[Data shown]:
=== Section Start ===

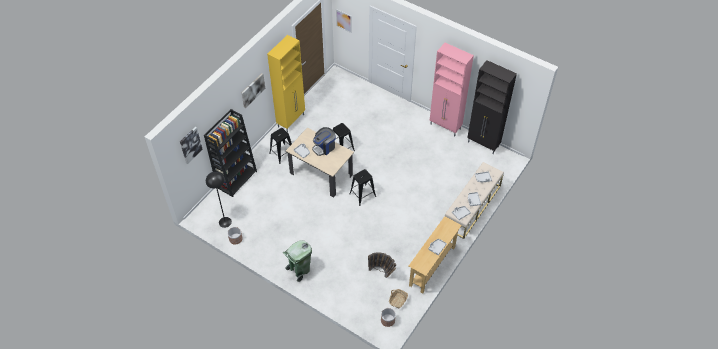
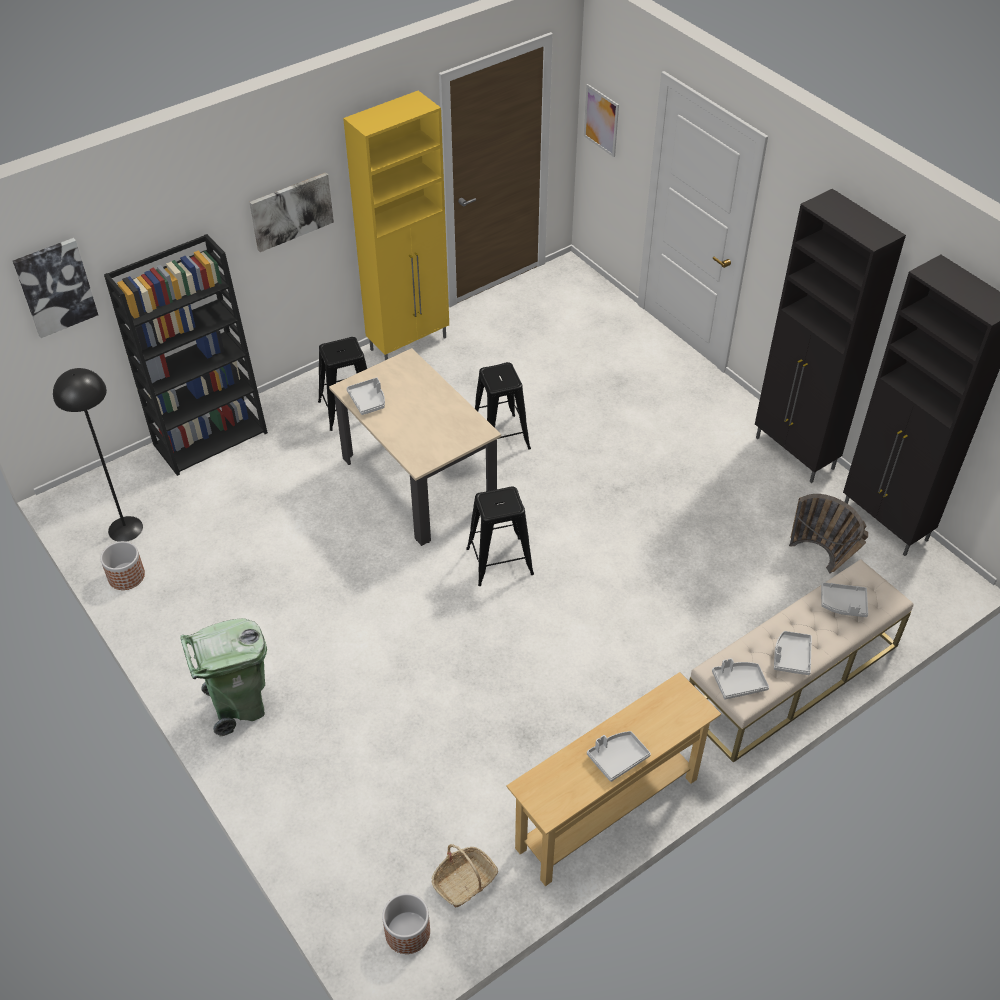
camera: 20 degrees right, 5 degrees down
coffee machine [312,127,336,156] -> none
basket [368,252,396,278] -> basket moved to [789,494,868,574]
pink cabinet [429,43,474,137] -> black cabinet [755,189,906,483]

=== Section End ===

Please repeat the listing precisely, excluding the pictures it contains.

camera: 20 degrees right, 5 degrees down
coffee machine [312,127,336,156] -> none
basket [368,252,396,278] -> basket moved to [789,494,868,574]
pink cabinet [429,43,474,137] -> black cabinet [755,189,906,483]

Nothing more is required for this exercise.